Kasiyer süreci müşterisine tam açıklamak ister. Ve dili döndüğünce anlatmaya başlar. “Şimdi sizin elinizde olan karta şirketiniz para yüklerken, bu kartı düzenleyen şirket bir fatura keser. Biz de bu kartı düzenleyen şirketle anlaşmalı olarak çalışıyor ve o şirketin kartlarını kendi pos cihazlarından tahsil ediyoruz. Ancak bu çektiğimiz tutarların elimize geçmesi için biz de kartı düzenleyen şirkete bir fatura keserek alacağımızı tahsil ederiz.

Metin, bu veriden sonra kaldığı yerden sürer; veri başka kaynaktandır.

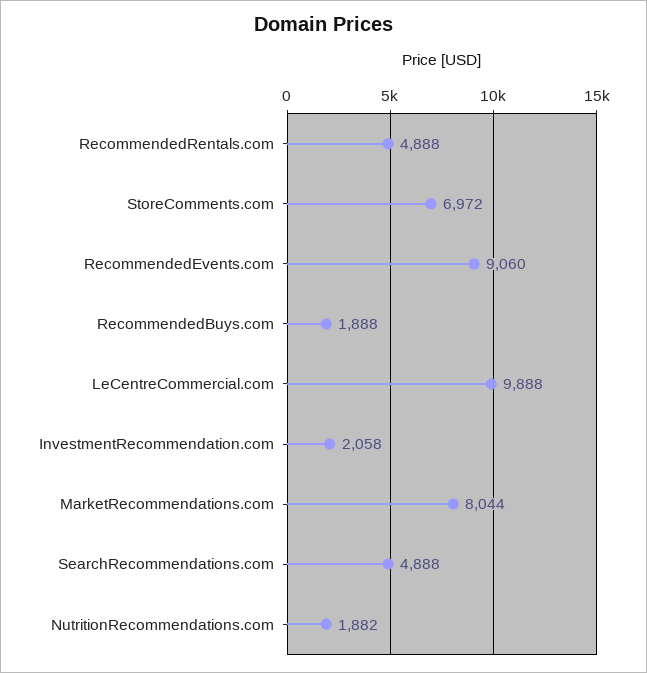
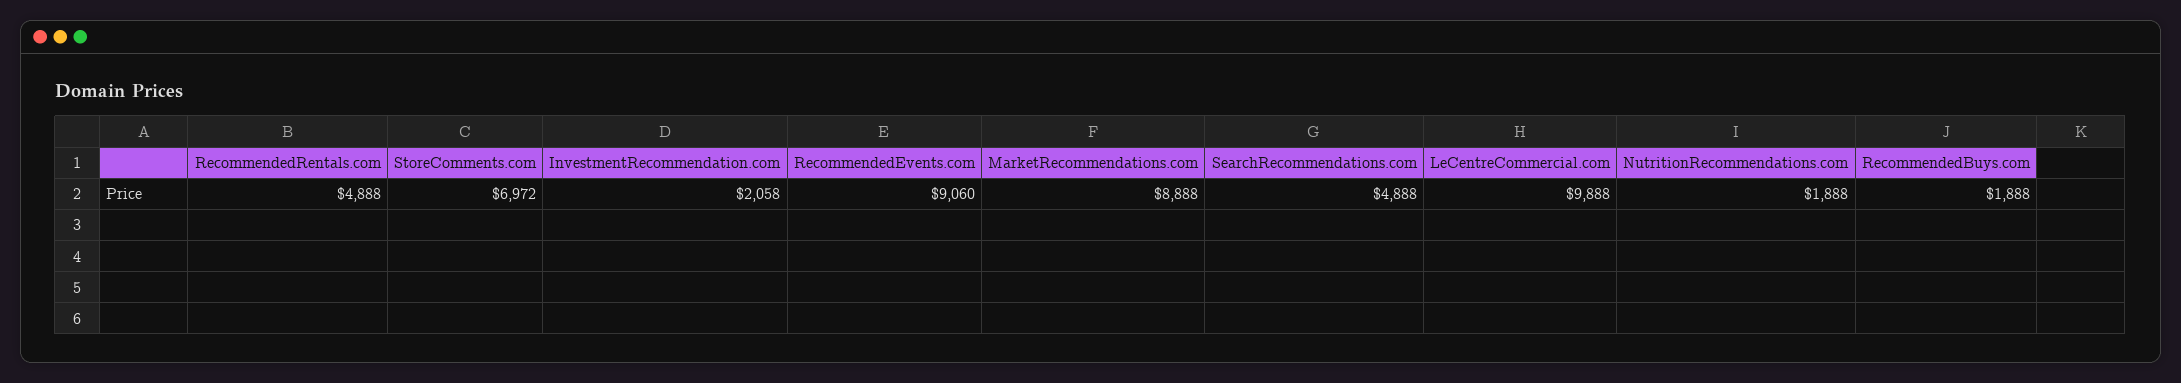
MarketRecommendations.com: 8044 -> 8888
NutritionRecommendations.com: 1882 -> 1888

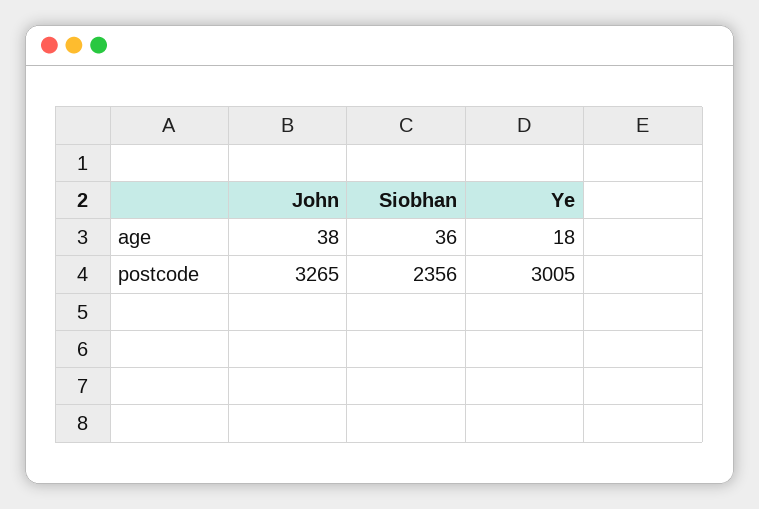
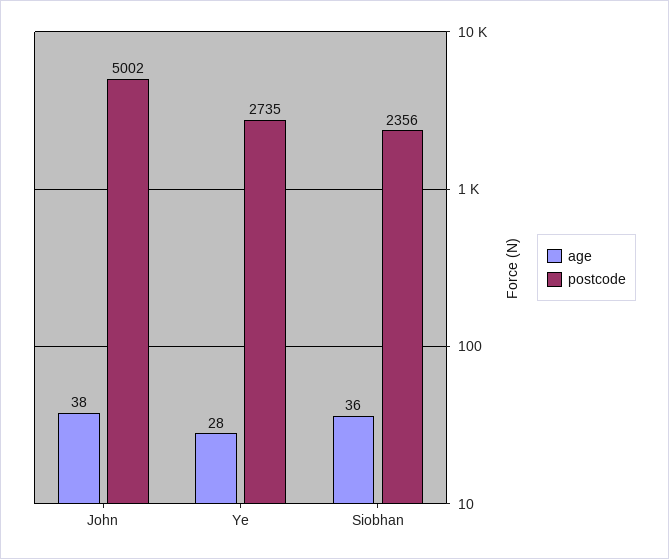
age, Ye: 18 -> 28
postcode, John: 3265 -> 5002
postcode, Ye: 3005 -> 2735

Bu faturanın matrahı bizim için gelir teşkil ederken KDV’si de hesaplanarak devlete ödeyeceğimiz vergiyi gösterir. Eğer sizin dediğiniz gibi bir şekilde işlem yapmış olsaydık, biz size fiş keserken hem gelirimizi gerçekte olmayan şekilde iki katına çıkarmış olacaktık hem de fişte yer alan KDV’yi devlete ödeyecektik” diyerek süreci özetler. Şimdi sıra garsonun(çırak vergicinin) hatasını düzeltmeye gelir. Bununla ilgili pek bilgisi olmayan kasiyer, muhasebecisini aramak ister. Hatasını düzeltmek isteyen çırak vergici bunun çözüm yolunu bildiğini söyler. Ve doğru olarak fiş tutarı kadar düzenlenen gider pusulası altına imza atarak bu problem çözülmüş olur.

Böylece bizim çırak vergici hiç ummadığı birinden bugünlük dersini almış oldu. Umarım aldığı ders mesleki bilgiyle sınırlı kalmaz. Bundan sonraki hayatında tabir-i caizse cellat olmadan kelle uçurmamayı öğrenmiş olur.